03 setembro 2003

A ironia das ambiguidades

Os pertinentes comentários que a Carla fez à minha apreciação sobre as ambiguidades discursivas encorajam-me a esclarecer hoje um pouco mais a minha opinião sobre o assunto. Para ser mais directo, passarei por cima de todos os pontos em que estou inteiramente de acordo e concentrar-me-ei apenas nas duas ideias que não posso deixar de refutar e que são, por um lado, a de que a ambiguidade é um erro porque é algo indeterminado e vago e por outro, a de que a ironia não é uma forma de ambiguidade:


* Sobre a ideia de que “a ambiguidade é um erro porque é algo indeterminado e vago”

Agora já não há alternativa: é preciso ver de que ambiguidades falamos. Podemos distinguir entre, pelo menos, quatro tipos de ambiguidades:

1) As que se inscrevem nas limitações da própria linguagem
2) As que são fruto de incompetência linguístico-argumentativa
3) As que servem para exprimir um sentido que não caberia na pura literalidade
4) As que são deliberadamente utilizadas para dificultar a compreensão

Na minha resposta à Carla considerei apenas os tipos de ambiguidades 1) e 3), ou seja, as que derivam da própria linguagem e as que se oferecem como recurso técnico para produzir um sentido que não seria revelável pela mera literalidade. Se não me referi às ambiguidades assinaladas em 2) e 4) foi tão somente porque não as considerei (nem considero) suficientemente problemáticas. E porquê? Porque é perfeitamente consensual que uma e outra são indesejáveis. No caso da última, aliás, é mesmo altamente condenável, por traduzir uma manifesta má fé comunicacional. Aqui, estaremos de acordo: a ambiguidade é um erro. Mas dizer que a “ambiguidade é um erro porque é algo indeterminado e vago” não será argumento. A ambiguidade é um erro em certas situações, claro. Mas não por ser “algo indeterminado e vago” pois essa é precisamente a sua própria razão de ser. E creio que já explicitei suficientemente as razões porque considero que a ambiguidade pode ser um erro em certos casos, mas não noutros.

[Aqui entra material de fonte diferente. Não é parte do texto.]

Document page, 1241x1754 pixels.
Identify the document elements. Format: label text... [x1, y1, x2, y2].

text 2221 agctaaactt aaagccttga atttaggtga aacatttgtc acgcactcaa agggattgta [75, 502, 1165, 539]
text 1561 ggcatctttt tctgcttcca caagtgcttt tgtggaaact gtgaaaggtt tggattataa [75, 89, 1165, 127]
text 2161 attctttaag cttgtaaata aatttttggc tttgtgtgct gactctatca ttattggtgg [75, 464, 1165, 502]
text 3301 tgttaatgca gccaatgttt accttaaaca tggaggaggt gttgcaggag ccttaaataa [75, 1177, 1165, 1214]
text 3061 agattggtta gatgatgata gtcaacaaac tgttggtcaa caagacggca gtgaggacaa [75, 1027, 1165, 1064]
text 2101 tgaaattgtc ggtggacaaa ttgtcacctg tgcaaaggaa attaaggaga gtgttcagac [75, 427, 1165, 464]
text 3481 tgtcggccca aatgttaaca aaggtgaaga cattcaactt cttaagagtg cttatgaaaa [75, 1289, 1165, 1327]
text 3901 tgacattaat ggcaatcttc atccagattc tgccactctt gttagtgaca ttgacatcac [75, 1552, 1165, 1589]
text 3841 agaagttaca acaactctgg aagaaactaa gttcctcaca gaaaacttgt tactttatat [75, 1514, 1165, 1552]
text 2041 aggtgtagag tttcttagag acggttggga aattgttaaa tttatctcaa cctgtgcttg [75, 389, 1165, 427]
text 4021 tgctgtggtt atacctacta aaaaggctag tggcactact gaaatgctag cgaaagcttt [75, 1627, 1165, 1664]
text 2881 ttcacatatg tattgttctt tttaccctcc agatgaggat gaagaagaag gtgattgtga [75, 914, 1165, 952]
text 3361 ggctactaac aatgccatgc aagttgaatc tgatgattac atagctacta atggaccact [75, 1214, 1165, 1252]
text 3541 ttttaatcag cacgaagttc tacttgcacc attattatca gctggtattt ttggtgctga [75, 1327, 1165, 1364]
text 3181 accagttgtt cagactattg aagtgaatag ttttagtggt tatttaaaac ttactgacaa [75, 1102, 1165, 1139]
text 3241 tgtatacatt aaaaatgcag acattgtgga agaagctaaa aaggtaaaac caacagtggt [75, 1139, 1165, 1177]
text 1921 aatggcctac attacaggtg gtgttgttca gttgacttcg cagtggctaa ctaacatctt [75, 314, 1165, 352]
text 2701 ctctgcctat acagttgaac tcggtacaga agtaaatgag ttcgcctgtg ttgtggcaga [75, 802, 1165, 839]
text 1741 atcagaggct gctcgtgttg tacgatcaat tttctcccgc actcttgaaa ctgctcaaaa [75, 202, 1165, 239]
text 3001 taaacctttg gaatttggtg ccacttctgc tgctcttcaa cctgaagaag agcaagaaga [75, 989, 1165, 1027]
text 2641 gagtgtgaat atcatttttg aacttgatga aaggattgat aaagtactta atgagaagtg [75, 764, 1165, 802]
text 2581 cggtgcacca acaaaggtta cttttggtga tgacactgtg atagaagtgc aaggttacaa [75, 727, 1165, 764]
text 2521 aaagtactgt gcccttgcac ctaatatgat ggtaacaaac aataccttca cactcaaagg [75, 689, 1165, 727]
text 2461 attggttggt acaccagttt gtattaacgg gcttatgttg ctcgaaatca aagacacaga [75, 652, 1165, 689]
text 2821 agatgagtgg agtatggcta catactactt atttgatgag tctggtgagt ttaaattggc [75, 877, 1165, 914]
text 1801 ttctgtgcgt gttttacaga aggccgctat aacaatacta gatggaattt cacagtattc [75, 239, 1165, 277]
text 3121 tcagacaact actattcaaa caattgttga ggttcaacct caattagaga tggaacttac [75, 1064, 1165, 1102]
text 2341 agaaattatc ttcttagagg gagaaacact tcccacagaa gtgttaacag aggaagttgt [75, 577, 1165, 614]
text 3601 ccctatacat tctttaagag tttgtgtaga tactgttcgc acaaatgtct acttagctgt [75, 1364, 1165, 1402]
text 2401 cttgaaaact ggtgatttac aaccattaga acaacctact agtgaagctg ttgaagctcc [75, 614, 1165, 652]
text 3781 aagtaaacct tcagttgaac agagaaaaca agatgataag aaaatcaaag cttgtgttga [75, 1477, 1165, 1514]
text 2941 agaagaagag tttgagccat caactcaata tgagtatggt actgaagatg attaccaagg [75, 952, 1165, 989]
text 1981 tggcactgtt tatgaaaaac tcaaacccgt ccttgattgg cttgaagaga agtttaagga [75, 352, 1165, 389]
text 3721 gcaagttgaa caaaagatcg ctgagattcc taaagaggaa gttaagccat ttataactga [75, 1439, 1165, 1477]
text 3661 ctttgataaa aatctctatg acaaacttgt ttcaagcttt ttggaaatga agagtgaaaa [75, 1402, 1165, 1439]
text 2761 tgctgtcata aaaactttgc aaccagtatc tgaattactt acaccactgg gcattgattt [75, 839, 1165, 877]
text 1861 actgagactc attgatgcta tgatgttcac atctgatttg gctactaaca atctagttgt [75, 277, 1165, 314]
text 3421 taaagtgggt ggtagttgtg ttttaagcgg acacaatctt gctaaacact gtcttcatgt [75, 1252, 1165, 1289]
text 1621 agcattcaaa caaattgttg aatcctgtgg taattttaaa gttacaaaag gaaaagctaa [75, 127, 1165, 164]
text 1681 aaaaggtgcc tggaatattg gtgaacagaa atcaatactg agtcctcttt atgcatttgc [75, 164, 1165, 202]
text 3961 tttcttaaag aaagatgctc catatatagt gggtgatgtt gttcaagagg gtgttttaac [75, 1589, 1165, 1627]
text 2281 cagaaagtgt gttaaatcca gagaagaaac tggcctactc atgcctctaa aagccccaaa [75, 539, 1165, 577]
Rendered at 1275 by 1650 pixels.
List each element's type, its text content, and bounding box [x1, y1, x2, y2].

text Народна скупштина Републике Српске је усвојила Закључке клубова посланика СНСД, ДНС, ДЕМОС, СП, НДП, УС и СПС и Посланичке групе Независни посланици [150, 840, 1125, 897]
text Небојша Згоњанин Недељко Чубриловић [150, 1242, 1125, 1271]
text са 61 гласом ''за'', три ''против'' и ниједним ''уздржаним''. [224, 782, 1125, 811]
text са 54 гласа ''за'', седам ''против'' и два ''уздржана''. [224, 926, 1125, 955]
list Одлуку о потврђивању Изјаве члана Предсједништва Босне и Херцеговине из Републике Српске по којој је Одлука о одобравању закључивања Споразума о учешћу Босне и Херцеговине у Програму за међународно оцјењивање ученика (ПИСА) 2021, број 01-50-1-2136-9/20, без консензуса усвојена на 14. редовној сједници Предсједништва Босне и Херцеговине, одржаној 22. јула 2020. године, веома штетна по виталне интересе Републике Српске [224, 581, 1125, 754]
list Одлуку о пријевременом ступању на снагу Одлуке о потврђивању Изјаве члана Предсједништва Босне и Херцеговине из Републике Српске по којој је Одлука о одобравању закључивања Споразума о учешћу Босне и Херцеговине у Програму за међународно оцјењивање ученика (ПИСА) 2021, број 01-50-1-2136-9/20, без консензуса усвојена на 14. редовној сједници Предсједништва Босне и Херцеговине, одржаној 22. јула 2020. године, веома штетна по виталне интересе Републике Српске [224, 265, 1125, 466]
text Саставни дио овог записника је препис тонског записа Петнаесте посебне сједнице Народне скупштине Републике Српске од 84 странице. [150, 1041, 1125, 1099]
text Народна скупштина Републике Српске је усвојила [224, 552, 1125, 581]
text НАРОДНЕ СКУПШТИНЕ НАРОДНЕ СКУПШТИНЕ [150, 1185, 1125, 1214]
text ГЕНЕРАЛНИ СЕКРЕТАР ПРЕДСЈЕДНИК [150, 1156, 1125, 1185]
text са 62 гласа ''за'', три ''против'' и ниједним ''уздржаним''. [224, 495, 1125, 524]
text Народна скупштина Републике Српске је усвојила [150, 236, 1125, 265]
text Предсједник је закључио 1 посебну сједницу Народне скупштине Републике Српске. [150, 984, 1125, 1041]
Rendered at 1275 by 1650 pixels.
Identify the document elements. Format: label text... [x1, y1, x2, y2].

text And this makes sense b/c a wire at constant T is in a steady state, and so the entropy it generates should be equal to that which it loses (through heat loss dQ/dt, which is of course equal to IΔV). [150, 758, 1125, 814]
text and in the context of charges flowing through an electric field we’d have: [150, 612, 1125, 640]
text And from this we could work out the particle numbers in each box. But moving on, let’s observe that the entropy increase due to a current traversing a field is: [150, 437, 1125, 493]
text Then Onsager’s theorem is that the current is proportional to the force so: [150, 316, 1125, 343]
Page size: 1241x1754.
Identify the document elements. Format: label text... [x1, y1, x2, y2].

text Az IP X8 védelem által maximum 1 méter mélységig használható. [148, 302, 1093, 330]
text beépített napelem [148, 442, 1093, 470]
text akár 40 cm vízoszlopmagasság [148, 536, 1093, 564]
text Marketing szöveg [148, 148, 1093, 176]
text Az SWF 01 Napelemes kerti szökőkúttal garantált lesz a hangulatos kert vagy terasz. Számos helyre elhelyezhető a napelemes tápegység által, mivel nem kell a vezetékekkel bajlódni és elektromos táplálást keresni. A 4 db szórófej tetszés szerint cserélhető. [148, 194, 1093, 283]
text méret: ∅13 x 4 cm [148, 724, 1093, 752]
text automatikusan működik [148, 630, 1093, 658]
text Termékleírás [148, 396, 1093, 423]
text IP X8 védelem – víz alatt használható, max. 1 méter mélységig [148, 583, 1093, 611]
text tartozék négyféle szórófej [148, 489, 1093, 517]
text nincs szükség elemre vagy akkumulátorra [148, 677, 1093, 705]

* Sobre a ideia de que a ironia não é uma forma de ambiguidade


Voltemos ao exemplo dado:

O facto de tanto Shaw como Churchill partilharem um código que lhes permite "perceber perfeitamente o que querem dizer” não retira a ambiguidade aos respectivos enunciados. O que está aqui em causa é a ambiguidade da expressão literal e não a maior ou menor dificuldade da interpretação. É a ambiguidade da linguagem utilizada e não o grau de incerteza da sua descodificação. Porque posso ser totalmente compreendido mesmo se a minha mensagem era ambígua. Trata-se porém de uma probabilidade, de uma expectativa mais ou menos fundada e não de uma garantia. O ponto, portanto, será: há ou não há ambiguidade sempre que uma dada expressão linguística é portadora de duplo sentido? Ora é isso que a ironia “faz”: lançando a suspeita sobre o significado aparente, procede à negação ou desidentificação do que é literalmente afirmado. Mas é justamente por ser figurada e não literal que a ironia se constitui sempre como desvio, como aposta ou risco de má interpretação e ambiguidade. E é também nestes termos que se pode afirmar que Shaw e Churchill recorreram a uma linguagem ambígua. Porque o sentido final que ambos lhe terão atribuído não se encontra em nenhuma das frases que trocaram entre si. Para comunicarem com sucesso, precisaram por isso de atender mais às circunstâncias da enunciação (ao conhecimento mútuo, ao temperamento pessoal, ao tipo de relacionamento, à situação concreta, à oportunidade, etc.) do que aos próprios enunciados. Mas se alguma dúvida subsistisse quanto à ambiguidade retratada nesse exemplo, bastaria chamar a atenção para o facto de que a frase de Shaw "Um para V. Ex.ª e outro para um amigo... se tiver algum!" , embora não augure nada de muito lisongeiro para Churchill, não é, de maneira alguma, unívoca. Porque se o fosse, Churchill teria tido legitimidade para reagir, sem quaisquer rodeios, da presumível censura ou acusação (de não ter amigos). Mantendo-se essa ambiguidade, porém, a Churchill não restava outra hipótese que não fosse a de se defender, como fez, com uma outra ironia. E isso, porque, como se sabe, "amor" com "amor" se paga.